The listing below holds a line with "Breast MRI (dynamic" and a line with "(semi-automatic segmentation, software-assisted". Reproduce those two lines exactly, plus everything between them.

---*---

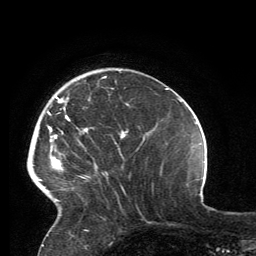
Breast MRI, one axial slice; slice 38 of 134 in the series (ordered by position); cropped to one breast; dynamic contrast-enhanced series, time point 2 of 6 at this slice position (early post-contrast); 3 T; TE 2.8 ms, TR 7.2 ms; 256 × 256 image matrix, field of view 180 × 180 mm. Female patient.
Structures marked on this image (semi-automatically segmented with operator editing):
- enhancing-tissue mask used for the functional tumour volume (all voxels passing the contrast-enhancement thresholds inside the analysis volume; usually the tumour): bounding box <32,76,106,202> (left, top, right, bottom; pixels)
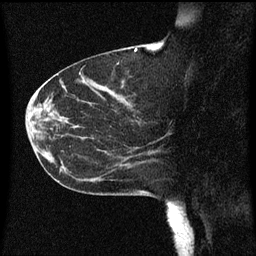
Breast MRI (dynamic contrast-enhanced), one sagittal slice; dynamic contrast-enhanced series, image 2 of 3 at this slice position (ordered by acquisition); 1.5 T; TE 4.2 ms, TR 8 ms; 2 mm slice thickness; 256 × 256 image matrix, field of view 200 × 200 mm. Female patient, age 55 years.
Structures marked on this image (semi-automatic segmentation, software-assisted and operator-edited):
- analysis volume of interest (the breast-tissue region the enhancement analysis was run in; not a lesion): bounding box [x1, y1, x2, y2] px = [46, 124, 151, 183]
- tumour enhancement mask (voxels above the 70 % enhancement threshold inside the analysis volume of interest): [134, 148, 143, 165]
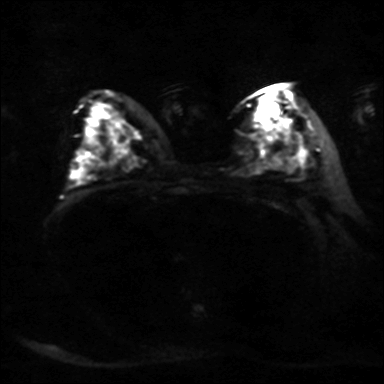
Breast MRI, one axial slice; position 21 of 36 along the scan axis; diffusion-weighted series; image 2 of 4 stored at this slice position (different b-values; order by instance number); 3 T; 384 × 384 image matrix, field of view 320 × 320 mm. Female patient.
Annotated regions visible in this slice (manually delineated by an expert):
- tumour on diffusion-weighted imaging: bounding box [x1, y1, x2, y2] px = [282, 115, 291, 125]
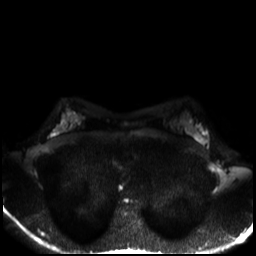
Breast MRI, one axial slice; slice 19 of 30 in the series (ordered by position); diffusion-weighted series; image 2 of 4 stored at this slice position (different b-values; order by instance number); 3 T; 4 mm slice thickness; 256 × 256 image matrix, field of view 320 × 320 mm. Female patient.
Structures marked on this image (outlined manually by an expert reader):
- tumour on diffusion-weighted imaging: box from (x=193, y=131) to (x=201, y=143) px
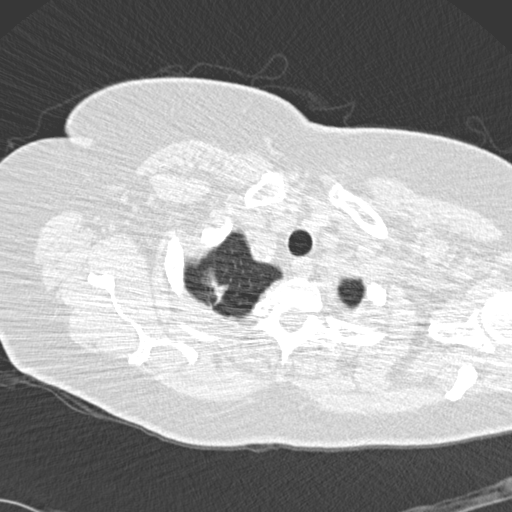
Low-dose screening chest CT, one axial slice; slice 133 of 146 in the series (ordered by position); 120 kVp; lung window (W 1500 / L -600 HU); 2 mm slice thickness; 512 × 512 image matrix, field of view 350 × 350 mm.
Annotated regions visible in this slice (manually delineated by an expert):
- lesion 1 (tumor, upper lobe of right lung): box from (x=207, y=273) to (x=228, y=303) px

---*---

● **Problem solution**:
Breast MRI (dynamic contrast-enhanced), one sagittal slice; dynamic contrast-enhanced series, image 2 of 3 at this slice position (ordered by acquisition); 1.5 T; TE 4.2 ms, TR 8 ms; 2 mm slice thickness; 256 × 256 image matrix, field of view 200 × 200 mm. Female patient, age 55 years.
Structures marked on this image (semi-automatic segmentation, software-assisted and operator-edited):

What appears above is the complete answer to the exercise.